Uncovering the polymerase-induced cytotoxicity of an oxidized nucleotide
NASA Astrophysics Data System (ADS)
Freudenthal, Bret D.; Beard, William A.; Perera, Lalith; Shock, David D.; Kim, Taejin; Schlick, Tamar; Wilson, Samuel H.
2015-01-01
Oxidative stress promotes genomic instability and human diseases.
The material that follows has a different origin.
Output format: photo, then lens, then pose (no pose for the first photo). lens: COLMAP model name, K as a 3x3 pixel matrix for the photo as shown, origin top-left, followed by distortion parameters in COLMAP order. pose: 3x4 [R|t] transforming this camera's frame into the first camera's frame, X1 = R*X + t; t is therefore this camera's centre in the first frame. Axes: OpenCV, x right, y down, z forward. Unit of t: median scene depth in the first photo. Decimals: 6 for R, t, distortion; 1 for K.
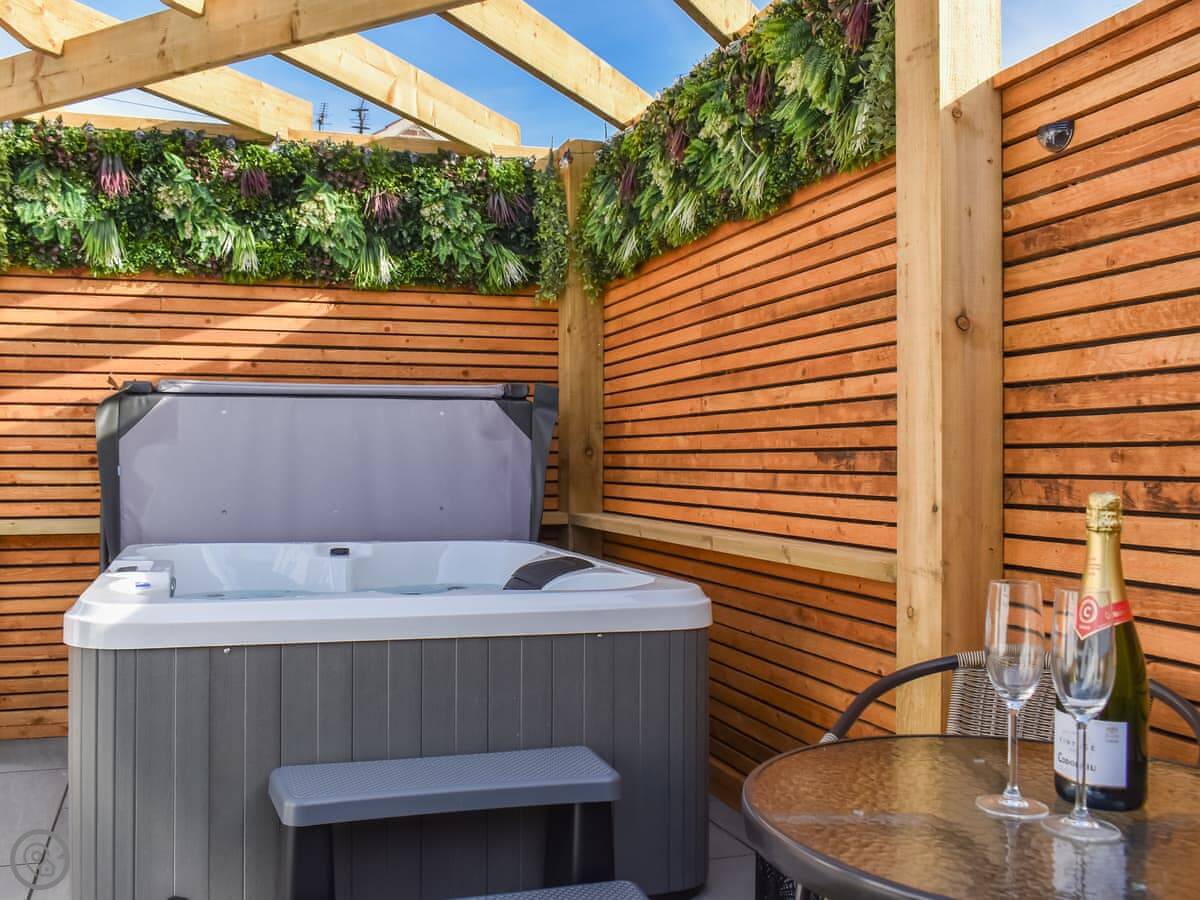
lens RADIAL K [[1013.3, 0, 619.2], [0, 1013.3, 454.7], [0, 0, 1]] dist [-0.005084, 0.001801]
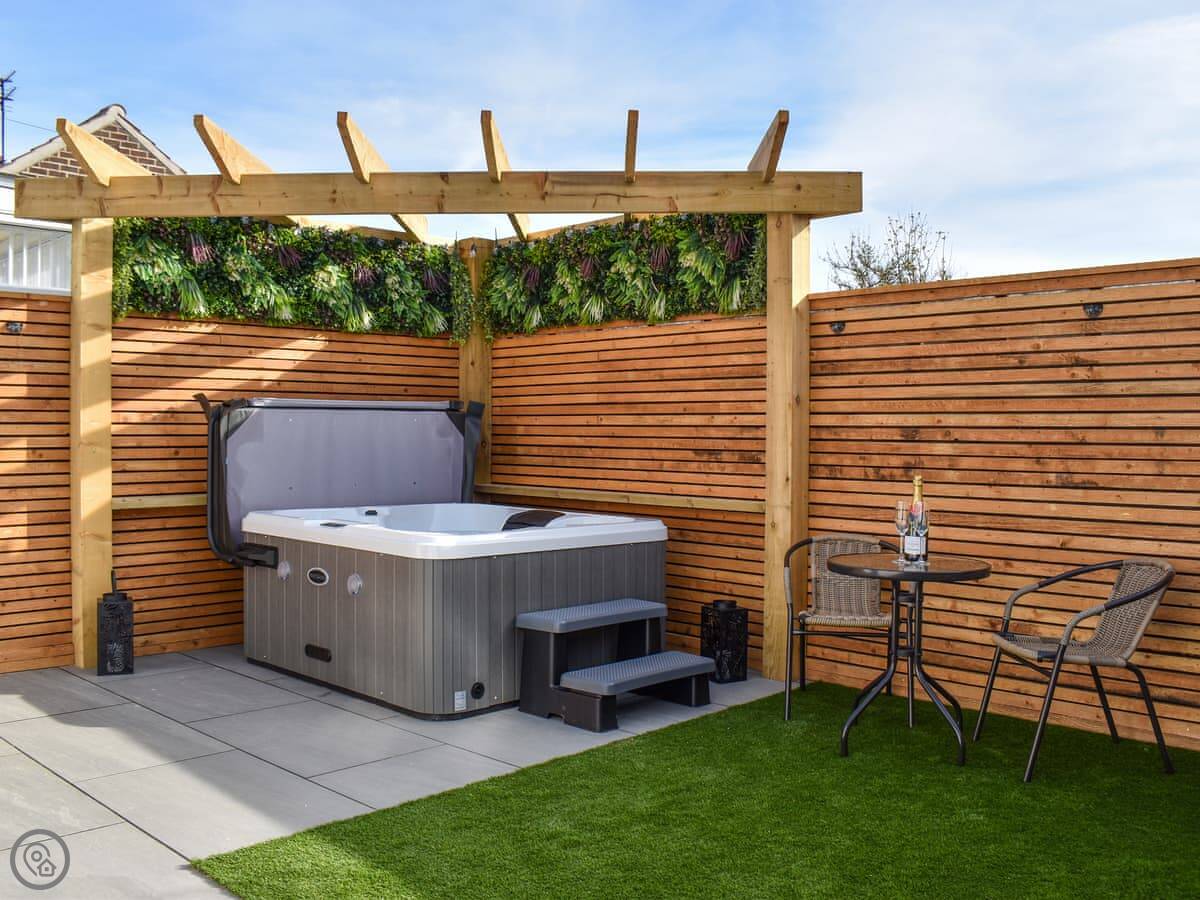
lens RADIAL K [[1013.3, 0, 619.2], [0, 1013.3, 454.7], [0, 0, 1]] dist [-0.005084, 0.001801]
pose [[0.881826, -0.005981, 0.471538, -0.633705], [-0.010198, 0.999444, 0.031747, -0.041316], [-0.471465, -0.032804, 0.881274, -0.490610]]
A common oxidized nucleoside is 8-oxo-7,8-dihydro-2'-deoxyguanosine, which is found both in DNA (8-oxo-G) and as a free nucleotide (8-oxo-dGTP). Nucleotide pools are especially vulnerable to oxidative damage. Therefore cells encode an enzyme (MutT/MTH1) that removes free oxidized nucleotides. This cleansing function is required for cancer cell survival and to modulate Escherichia coli antibiotic sensitivity in a DNA polymerase (pol)-dependent manner. How polymerases discriminate between damaged and non-damaged nucleotides is not well understood. This analysis is essential given the role of oxidized nucleotides in mutagenesis, cancer therapeutics, and bacterial antibiotics. Even with cellular sanitizing activities, nucleotide pools contain enough 8-oxo-dGTP to promote mutagenesis. This arises from the dual coding potential where 8-oxo-dGTP(anti) base pairs with cytosine and 8-oxo-dGTP(syn) uses its Hoogsteen edge to base pair with adenine. Here we use time-lapse crystallography to follow 8-oxo-dGTP insertion opposite adenine or cytosine with human pol β, to reveal that insertion is accommodated in either the syn- or anti-conformation, respectively. For 8-oxo-dGTP(anti) insertion, a novel divalent metal relieves repulsive interactions between the adducted guanine base and the triphosphate of the oxidized nucleotide. With either templating base, hydrogen-bonding interactions between the bases are lost as the enzyme reopens after catalysis, leading to a cytotoxic nicked DNA repair intermediate. Combining structural snapshots with kinetic and computational analysis reveals how 8-oxo-dGTP uses charge modulation during insertion that can lead to a blocked DNA repair intermediate.